5) ALL-AMERIKKKAN BADA$$, by JOEY BADA$$: Hey. White man, here, trying to offer critical assessment of an album called ALL-AMERIKKKAN BADA$$. ...Maybe it's not my place. I mean, it's not really my place to offer criticism on, um, anything, but ESPECIALLY an album about what it's like to be black in America, and not just the Trump America (though he's not happy about that, either), but in an America that has always hated black people, Trump only making that subtext text. I kept thinking "break-up album with America," but that sounds reductive, as did "To Pimp a Butterfly with mainstream ambitions," and while I don't wanna reduce this, I DO still want to say those things. It's good stuff. That's all I can say, really. (Also, there’s a spate of pop artists trying to get by with all-caps names or song titles. This absolutely earns the ability to slam that Caps Lock key. You hear this shit, PARTYNEXTDOOR? This is all-caps music.)
6) The Big Nowhere, by James Ellroy: One good thing about The Thing Journal is that I have an excuse to read physical books on the bus AND read all the books my dad has been giving me for Christmas the past few years! I'll cop (ha!) to not being overly invested in the plot. Oh, boy, a story about a serial killer who's into some weird sex stuff, that's new to me, no tell me about the perverted twist that made the killer what he is, oh wow so fucked up. What I really loved this book was the realistic version of Los Angeles in the 1950s, what with the cops walking around spouting racial slurs as people do heaven and hide their homosexuality. We always get caught up in the notion that the '50s were a more innocent time, our nation is currently being run by people who want us to take us back in time, but like people were doing fuckin' heroin in the '50s. The '50s were shitty, too. I found spending time in this version of Los Angeles valuable. It's a gritty cop drama, sure, but it more than earns its grit. This has been Bob! Attempts To Review a 30-Year-Old Novel Set 60 Years in the Past!

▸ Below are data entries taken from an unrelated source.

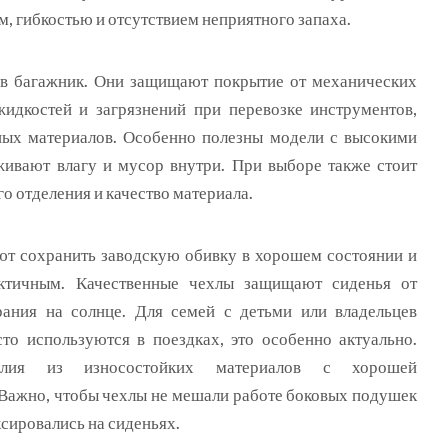
, гибкостью и отсутствием неприятного запаха.
в багажник. Они защищают покрытие от механических
идкостей и загрязнений при перевозке инструментов,
ных материалов. Особенно полезны модели с высокими
живают влагу и мусор внутри. При выборе также стоит
о отделения и качество материала.
ют сохранить заводскую обивку в хорошем состоянии и
ктичным. Качественные чехлы защищают сиденья от
рания на солнце. Для семей с детьми или владельцев
сто используются в поездках, это особенно актуально.
лия из износостойких материалов с хорошей
Важно, чтобы чехлы не мешали работе боковых подушек
сировались на сиденьях.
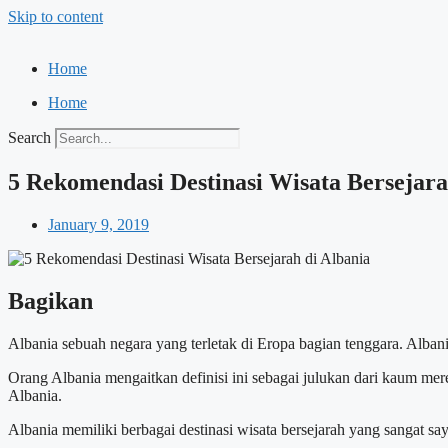
Skip to content
Home
Home
Search
5 Rekomendasi Destinasi Wisata Bersejara
January 9, 2019
Bagikan
Albania sebuah negara yang terletak di Eropa bagian tenggara. Alban
Orang Albania mengaitkan definisi ini sebagai julukan dari kaum mer
Albania.
Albania memiliki berbagai destinasi wisata bersejarah yang sangat say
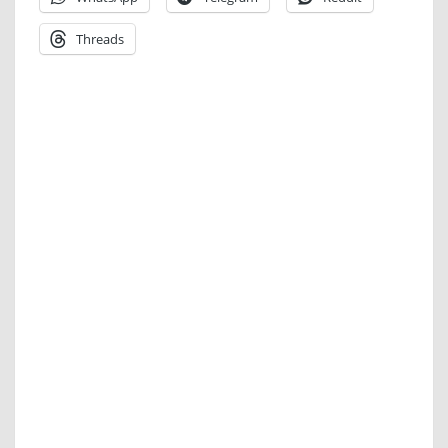
Threads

7) Win It All, dir. Joe Swanberg: So one of my favorite lyrics of all time, I can't remember if I've brought this up here or elsewhere but I'm prolly gonna bring it up again, is from Frank Turner's "Recovery:" "Broken people can get better if they really want to/At least, that's what I have to tell myself if I am hoping to/Survive." While only having seen two of his works, this and Drinking Buddies, I feel comfortable saying Joe Swanberg has a deft handle on depicting the person from that lyric in film. My initial impression was that the film didn't do enough to prove the main character deserved redemption (minor spoiler, insofar as this film has a plot, but he does sort of spend the entire film lying to the woman he's falling in love with), but the more I've thought about it, the more I'm thinking, who am I to decide who deserves redemption? He's trying. At no point in his life has he not been trying. He is aware he has made bad choices, and he is keenly aware of his flaws. (His reaction to the contents of the bag is priceless. Jake Johnson is a treasure.) If he makes an honest effort, why shouldn't he get better? No one deserves to be broken, either.